» **PROVIDED ENTRIES**
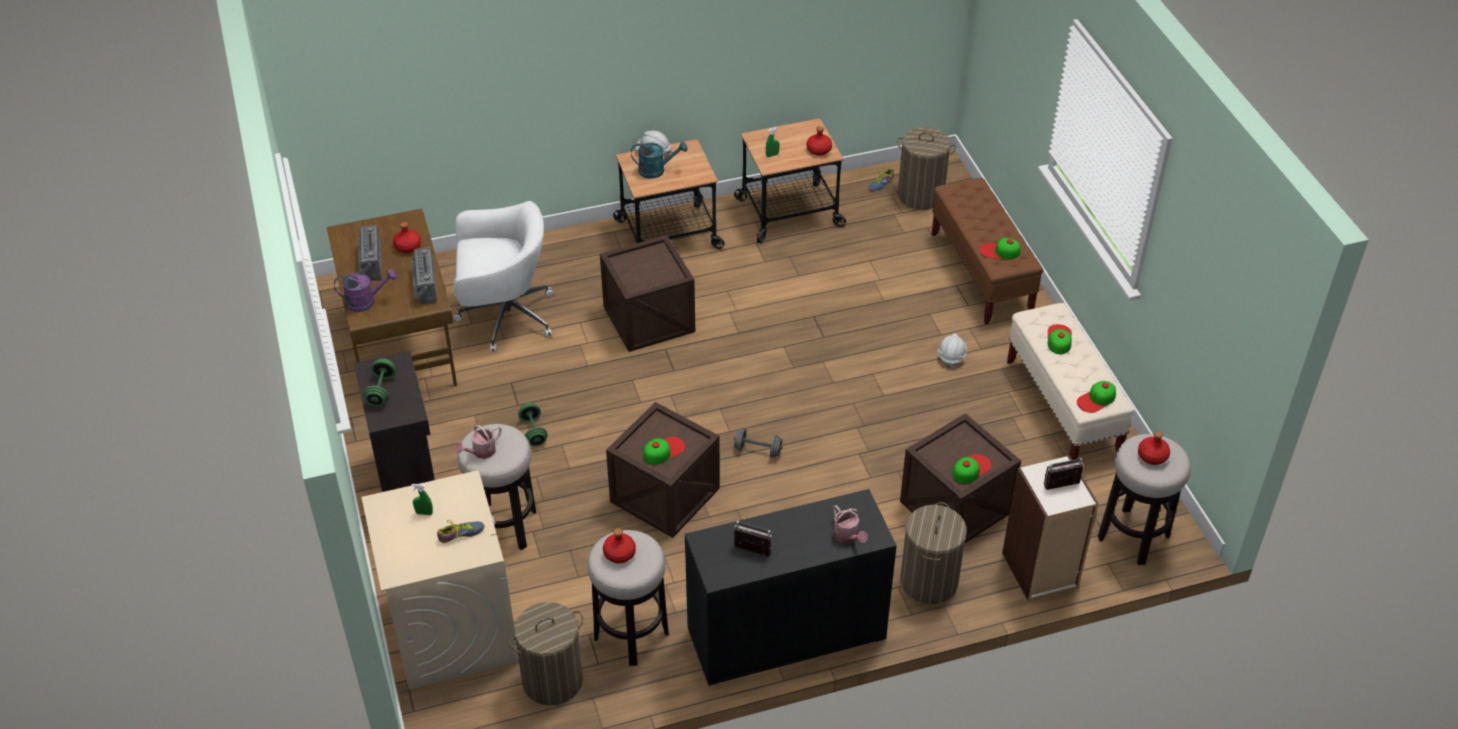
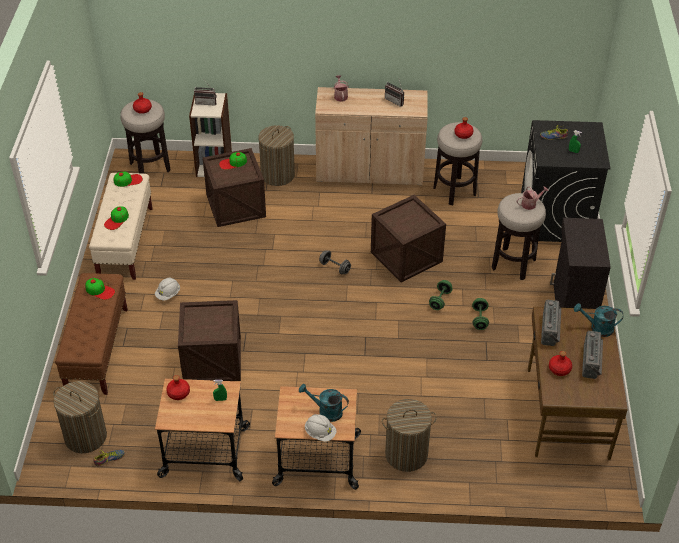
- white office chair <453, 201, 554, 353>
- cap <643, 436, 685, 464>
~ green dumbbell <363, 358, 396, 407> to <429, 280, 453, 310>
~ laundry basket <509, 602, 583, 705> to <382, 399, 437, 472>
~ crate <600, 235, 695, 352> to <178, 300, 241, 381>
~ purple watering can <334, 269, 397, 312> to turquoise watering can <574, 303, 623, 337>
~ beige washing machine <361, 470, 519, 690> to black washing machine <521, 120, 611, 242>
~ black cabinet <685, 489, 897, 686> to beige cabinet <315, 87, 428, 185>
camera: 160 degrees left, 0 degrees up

» **ASSIGNED TASK**
Skip the pictures and restate exactly the lines from the beginning of the listing to the line with "303, 623, 337>", that line included.

» **RESULT**
- white office chair <453, 201, 554, 353>
- cap <643, 436, 685, 464>
~ green dumbbell <363, 358, 396, 407> to <429, 280, 453, 310>
~ laundry basket <509, 602, 583, 705> to <382, 399, 437, 472>
~ crate <600, 235, 695, 352> to <178, 300, 241, 381>
~ purple watering can <334, 269, 397, 312> to turquoise watering can <574, 303, 623, 337>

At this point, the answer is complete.